Action item:
Quote every one of the records below word for word.

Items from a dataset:

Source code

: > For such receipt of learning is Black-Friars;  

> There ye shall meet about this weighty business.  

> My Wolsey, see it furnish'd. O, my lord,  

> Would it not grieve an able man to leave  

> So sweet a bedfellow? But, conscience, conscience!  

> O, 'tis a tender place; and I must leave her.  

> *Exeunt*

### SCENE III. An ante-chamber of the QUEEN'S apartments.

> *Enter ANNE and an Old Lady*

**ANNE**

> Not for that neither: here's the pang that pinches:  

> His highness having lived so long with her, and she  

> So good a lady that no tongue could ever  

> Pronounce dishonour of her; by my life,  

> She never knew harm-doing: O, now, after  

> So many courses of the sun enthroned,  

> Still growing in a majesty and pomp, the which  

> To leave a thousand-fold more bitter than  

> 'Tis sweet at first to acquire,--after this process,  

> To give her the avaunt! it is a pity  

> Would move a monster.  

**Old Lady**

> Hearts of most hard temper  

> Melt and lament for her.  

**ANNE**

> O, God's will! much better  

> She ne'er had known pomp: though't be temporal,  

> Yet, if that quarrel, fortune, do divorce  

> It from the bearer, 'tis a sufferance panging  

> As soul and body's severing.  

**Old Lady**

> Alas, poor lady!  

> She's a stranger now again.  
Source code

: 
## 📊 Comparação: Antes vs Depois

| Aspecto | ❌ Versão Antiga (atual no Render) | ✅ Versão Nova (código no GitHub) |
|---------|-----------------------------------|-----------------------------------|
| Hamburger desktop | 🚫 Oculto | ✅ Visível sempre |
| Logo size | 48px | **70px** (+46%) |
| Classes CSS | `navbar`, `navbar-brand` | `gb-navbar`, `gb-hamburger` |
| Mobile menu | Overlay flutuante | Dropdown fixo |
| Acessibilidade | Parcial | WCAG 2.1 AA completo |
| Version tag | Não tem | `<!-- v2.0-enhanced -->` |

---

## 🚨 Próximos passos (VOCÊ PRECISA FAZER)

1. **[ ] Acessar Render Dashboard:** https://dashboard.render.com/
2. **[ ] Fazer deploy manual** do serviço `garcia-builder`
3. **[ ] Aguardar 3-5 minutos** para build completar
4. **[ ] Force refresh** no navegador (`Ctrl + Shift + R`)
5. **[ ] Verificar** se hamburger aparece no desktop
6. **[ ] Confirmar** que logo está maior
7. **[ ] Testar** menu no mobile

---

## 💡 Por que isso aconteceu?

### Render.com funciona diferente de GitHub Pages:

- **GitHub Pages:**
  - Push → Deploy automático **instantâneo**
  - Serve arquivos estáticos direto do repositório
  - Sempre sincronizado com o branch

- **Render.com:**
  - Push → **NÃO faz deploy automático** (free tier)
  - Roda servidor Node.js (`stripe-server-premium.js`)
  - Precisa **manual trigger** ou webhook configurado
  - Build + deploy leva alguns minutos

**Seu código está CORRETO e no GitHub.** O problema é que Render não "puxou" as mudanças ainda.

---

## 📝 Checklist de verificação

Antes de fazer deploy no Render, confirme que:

Exercise answer:
Source code

: > For such receipt of learning is Black-Friars;  

> There ye shall meet about this weighty business.  

> My Wolsey, see it furnish'd. O, my lord,  

> Would it not grieve an able man to leave  

> So sweet a bedfellow? But, conscience, conscience!  

> O, 'tis a tender place; and I must leave her.  

> *Exeunt*

### SCENE III. An ante-chamber of the QUEEN'S apartments.

> *Enter ANNE and an Old Lady*

**ANNE**

> Not for that neither: here's the pang that pinches:  

> His highness having lived so long with her, and she  

> So good a lady that no tongue could ever  

> Pronounce dishonour of her; by my life,  

> She never knew harm-doing: O, now, after  

> So many courses of the sun enthroned,  

> Still growing in a majesty and pomp, the which  

> To leave a thousand-fold more bitter than  

> 'Tis sweet at first to acquire,--after this process,  

> To give her the avaunt! it is a pity  

> Would move a monster.  

**Old Lady**

> Hearts of most hard temper  

> Melt and lament for her.  

**ANNE**

> O, God's will! much better  

> She ne'er had known pomp: though't be temporal,  

> Yet, if that quarrel, fortune, do divorce  

> It from the bearer, 'tis a sufferance panging  

> As soul and body's severing.  

**Old Lady**

> Alas, poor lady!  

> She's a stranger now again.  
Source code

: 
## 📊 Comparação: Antes vs Depois

| Aspecto | ❌ Versão Antiga (atual no Render) | ✅ Versão Nova (código no GitHub) |
|---------|-----------------------------------|-----------------------------------|
| Hamburger desktop | 🚫 Oculto | ✅ Visível sempre |
| Logo size | 48px | **70px** (+46%) |
| Classes CSS | `navbar`, `navbar-brand` | `gb-navbar`, `gb-hamburger` |
| Mobile menu | Overlay flutuante | Dropdown fixo |
| Acessibilidade | Parcial | WCAG 2.1 AA completo |
| Version tag | Não tem | `<!-- v2.0-enhanced -->` |

---

## 🚨 Próximos passos (VOCÊ PRECISA FAZER)

1. **[ ] Acessar Render Dashboard:** https://dashboard.render.com/
2. **[ ] Fazer deploy manual** do serviço `garcia-builder`
3. **[ ] Aguardar 3-5 minutos** para build completar
4. **[ ] Force refresh** no navegador (`Ctrl + Shift + R`)
5. **[ ] Verificar** se hamburger aparece no desktop
6. **[ ] Confirmar** que logo está maior
7. **[ ] Testar** menu no mobile

---

## 💡 Por que isso aconteceu?

### Render.com funciona diferente de GitHub Pages:

- **GitHub Pages:**
  - Push → Deploy automático **instantâneo**
  - Serve arquivos estáticos direto do repositório
  - Sempre sincronizado com o branch

- **Render.com:**
  - Push → **NÃO faz deploy automático** (free tier)
  - Roda servidor Node.js (`stripe-server-premium.js`)
  - Precisa **manual trigger** ou webhook configurado
  - Build + deploy leva alguns minutos

**Seu código está CORRETO e no GitHub.** O problema é que Render não "puxou" as mudanças ainda.

---

## 📝 Checklist de verificação

Antes de fazer deploy no Render, confirme que:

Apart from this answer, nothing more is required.